◆ BRANO FORNITO

=-=-=

22/07/2025
"NORMALIZZAZIONE del PATOLOGICO : la nuova deriva del pensiero debole"
Viviamo in un’epoca in cui il patologico viene celebrato. E guai a dirlo. Perché l’INCLUSIVITA', oggi, è diventata una scusa perfetta per non guardare in faccia la realtà.
Ci sono Barbie DIABETICHE, Miss OBESE portate come simbolo di bellezza, giovani che lavorano 50 ore a settimana per poco più di 1.000€ al mese ma postano mantra sulla resilienza.
Tutto normale, tutto motivazionale, tutto “ispirante”.
Obesità, esaurimento nervoso, burn-out, dipendenze da zuccheri, antidepressivi, stanchezza cronica, isolamento sociale… Tutto truccato da unicorni e glitter per non sembrare quello che è: sofferenza mascherata da progresso.
Non è inclusività questa:
È addomesticamento culturale.
È la trasformazione di un disagio in bandiera identitaria, non per risolverlo, ma per tacerlo.
È la patologia santificata perché tutti si sentano “rappresentati”, anche nel baratro.
Inclusività vera è aiutarti a uscire dalla condizione che ti fa male, non metterti la corona mentre ci stai affogando dentro.
La verità è che stiamo normalizzando l’anomalia.. E quando le anomalie diventano la nuova norma, quando la malattia viene romanticizzata, l’obesità difesa come "scelta", l’esaurimento celebrato come "dedizione", la fragilità promossa come "personalità" questo significa disinnescare la possibilità di evolvere, rendere inaccettabile la cura, e soprattutto bloccare ogni spiraglio di crescita reale.
Perché se tutto è ok così com’è, non si cambia, non si migliora, non si guarisce.
E in un mondo dove l’inclusività diventa un alibi, non si è più liberi di chiamare le cose col loro nome.
E allora sì, il rischio è grosso: una società in cui la PATOLOGIA DIVENTA CULTURA , e la verità, una colpa.
…E mentre questo avviene a suon di slogan e buonismo ipocrita, accade ovviamente anche il contrario: la normalità viene patologizzata.
INVECCHIARE ad esempio, è diventato quasi un crimine. Basta una ruga a 25 anni e scatta la corsa al filler, al bisturi, alla negazione del tempo. Si ha più paura di invecchiare che di ammalarsi, più terrore del volto che cambia che di un corpo sovraccarico di tossine, ansia, farmaci e frustrazione.
Così si crea una SOCIETÀ SCHIZOFRENICA : da una parte si abbracciano con orgoglio le malattie metaboliche, lo stress cronico, la dipendenza da psicofarmaci, lo stile di vita tossico e disordinato — e lo si fa passare per “accettazione di sé”.
Dall’altra, si rifiuta l’invecchiamento, la sobrietà, la fatica, la disciplina, il limite naturale, come se fossero disturbi da correggere.
Il rischio? Perdere il senso della realtà.
E diventare una civiltà che GLORIFICA CIÒ CHE LA DISTRUGGE , e si vergogna di ciò che la tiene in vita.

=-=-=

◆ INSIEME DEI DATI
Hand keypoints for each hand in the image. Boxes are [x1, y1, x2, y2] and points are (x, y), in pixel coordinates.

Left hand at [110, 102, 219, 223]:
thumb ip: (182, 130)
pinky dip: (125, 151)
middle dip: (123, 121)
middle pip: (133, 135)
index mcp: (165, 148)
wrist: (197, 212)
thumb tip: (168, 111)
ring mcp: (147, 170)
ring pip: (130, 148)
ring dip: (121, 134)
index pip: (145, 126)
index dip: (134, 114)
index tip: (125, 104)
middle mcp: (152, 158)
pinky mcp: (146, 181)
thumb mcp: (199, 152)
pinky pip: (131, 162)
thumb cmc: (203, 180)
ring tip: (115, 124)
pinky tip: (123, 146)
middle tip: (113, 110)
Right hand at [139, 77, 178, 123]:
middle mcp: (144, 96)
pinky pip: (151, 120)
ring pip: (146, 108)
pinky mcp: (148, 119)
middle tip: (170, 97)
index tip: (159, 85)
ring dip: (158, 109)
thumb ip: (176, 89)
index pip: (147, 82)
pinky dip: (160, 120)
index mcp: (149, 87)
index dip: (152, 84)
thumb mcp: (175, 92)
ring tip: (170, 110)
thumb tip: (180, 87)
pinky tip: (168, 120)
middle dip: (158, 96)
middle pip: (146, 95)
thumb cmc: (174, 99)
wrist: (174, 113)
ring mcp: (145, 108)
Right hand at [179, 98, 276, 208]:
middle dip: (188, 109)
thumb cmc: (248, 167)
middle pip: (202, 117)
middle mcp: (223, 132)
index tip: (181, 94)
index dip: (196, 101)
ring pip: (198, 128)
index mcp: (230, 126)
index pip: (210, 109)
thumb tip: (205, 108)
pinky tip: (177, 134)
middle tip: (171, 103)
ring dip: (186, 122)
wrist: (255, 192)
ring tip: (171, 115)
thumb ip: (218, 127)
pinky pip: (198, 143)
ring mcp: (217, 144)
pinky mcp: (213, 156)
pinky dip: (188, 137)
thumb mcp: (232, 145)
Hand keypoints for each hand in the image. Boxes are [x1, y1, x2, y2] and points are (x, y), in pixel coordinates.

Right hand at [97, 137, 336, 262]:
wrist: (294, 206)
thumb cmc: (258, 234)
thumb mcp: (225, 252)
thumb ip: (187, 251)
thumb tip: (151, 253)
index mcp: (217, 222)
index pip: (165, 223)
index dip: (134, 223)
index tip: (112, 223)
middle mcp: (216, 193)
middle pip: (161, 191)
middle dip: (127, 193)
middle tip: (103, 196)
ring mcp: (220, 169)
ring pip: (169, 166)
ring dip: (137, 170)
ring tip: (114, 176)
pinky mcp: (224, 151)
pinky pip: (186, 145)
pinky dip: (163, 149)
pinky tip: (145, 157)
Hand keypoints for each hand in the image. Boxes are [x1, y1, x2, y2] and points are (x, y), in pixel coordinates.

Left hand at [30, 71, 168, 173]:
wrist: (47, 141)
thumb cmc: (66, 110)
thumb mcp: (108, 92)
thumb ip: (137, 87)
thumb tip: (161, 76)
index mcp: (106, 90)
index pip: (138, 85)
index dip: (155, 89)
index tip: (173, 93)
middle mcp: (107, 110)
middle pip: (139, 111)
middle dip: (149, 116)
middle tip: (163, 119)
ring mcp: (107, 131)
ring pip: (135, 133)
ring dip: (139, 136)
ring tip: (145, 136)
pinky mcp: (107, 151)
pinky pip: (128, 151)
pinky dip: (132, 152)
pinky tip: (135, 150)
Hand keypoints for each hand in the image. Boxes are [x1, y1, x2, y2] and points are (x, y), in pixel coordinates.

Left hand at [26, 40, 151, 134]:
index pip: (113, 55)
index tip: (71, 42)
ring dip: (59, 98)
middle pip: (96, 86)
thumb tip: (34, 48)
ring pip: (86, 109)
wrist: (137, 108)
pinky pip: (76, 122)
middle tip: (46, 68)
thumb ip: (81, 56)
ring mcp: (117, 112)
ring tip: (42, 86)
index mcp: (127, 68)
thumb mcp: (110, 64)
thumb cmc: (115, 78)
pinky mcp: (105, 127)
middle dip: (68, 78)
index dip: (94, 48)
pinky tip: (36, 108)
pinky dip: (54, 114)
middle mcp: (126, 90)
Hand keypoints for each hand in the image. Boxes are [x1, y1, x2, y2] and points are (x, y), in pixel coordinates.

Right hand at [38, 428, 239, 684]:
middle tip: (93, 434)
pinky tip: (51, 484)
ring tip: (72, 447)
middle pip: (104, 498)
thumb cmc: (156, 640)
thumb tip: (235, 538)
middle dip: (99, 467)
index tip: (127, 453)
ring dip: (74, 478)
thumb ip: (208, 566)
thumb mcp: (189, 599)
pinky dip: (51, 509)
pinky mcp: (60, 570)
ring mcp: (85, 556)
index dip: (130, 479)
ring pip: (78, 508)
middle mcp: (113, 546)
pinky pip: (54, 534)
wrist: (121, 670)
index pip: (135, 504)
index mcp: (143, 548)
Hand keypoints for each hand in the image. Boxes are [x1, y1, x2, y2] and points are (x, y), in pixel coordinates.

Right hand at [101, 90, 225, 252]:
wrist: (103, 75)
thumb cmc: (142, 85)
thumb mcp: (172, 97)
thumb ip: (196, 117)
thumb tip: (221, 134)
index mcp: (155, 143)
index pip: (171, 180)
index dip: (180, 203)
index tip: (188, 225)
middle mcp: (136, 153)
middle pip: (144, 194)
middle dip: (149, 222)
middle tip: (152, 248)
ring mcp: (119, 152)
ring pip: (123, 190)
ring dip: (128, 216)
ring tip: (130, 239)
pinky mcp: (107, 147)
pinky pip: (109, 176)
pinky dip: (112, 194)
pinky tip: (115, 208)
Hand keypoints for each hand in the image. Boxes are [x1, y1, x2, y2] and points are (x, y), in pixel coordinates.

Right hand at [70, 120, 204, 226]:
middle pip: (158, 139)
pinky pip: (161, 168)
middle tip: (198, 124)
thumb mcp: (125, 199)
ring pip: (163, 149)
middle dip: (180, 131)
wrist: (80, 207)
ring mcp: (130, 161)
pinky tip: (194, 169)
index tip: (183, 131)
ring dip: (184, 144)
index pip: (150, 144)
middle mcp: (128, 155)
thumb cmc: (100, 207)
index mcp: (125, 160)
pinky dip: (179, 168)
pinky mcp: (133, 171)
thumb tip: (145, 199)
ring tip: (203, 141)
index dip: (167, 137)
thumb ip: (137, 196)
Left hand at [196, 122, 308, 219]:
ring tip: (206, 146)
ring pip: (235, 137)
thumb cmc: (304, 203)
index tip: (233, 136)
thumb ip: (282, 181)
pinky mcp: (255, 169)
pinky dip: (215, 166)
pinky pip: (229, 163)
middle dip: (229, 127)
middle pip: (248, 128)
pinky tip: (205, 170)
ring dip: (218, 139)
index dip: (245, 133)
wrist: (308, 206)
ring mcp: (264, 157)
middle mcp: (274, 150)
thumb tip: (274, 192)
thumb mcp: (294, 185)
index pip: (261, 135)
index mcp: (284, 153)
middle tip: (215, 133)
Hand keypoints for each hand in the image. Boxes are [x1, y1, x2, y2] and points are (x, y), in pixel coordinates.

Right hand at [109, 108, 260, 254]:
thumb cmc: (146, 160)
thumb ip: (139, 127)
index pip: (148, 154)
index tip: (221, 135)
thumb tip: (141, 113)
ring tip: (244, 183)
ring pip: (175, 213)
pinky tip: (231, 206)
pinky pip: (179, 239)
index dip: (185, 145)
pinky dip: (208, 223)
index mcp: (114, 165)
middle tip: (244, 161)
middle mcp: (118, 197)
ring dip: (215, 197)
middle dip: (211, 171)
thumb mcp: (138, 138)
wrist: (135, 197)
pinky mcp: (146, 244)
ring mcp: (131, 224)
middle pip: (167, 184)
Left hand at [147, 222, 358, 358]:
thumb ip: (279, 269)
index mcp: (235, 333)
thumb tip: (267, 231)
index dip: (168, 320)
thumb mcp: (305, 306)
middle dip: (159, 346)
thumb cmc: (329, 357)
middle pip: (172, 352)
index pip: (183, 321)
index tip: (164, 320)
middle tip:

=-=-=

◆ LAVORO RICHIESTO
1) Trascriva il passo del testo sulla normalizzazione del patologico che va da "Non è inclusività" fino a "di crescita reale.".
2) Secondo il testo sulla normalizzazione del patologico, quale paura è oggi più forte di quella di ammalarsi?

◆ SOLUZIONI DEGLI ESERCIZI
1)
Non è inclusività questa:
È addomesticamento culturale.
È la trasformazione di un disagio in bandiera identitaria, non per risolverlo, ma per tacerlo.
È la patologia santificata perché tutti si sentano “rappresentati”, anche nel baratro.
Inclusività vera è aiutarti a uscire dalla condizione che ti fa male, non metterti la corona mentre ci stai affogando dentro.
La verità è che stiamo normalizzando l’anomalia.. E quando le anomalie diventano la nuova norma, quando la malattia viene romanticizzata, l’obesità difesa come "scelta", l’esaurimento celebrato come "dedizione", la fragilità promossa come "personalità" questo significa disinnescare la possibilità di evolvere, rendere inaccettabile la cura, e soprattutto bloccare ogni spiraglio di crescita reale.

2) La paura di invecchiare.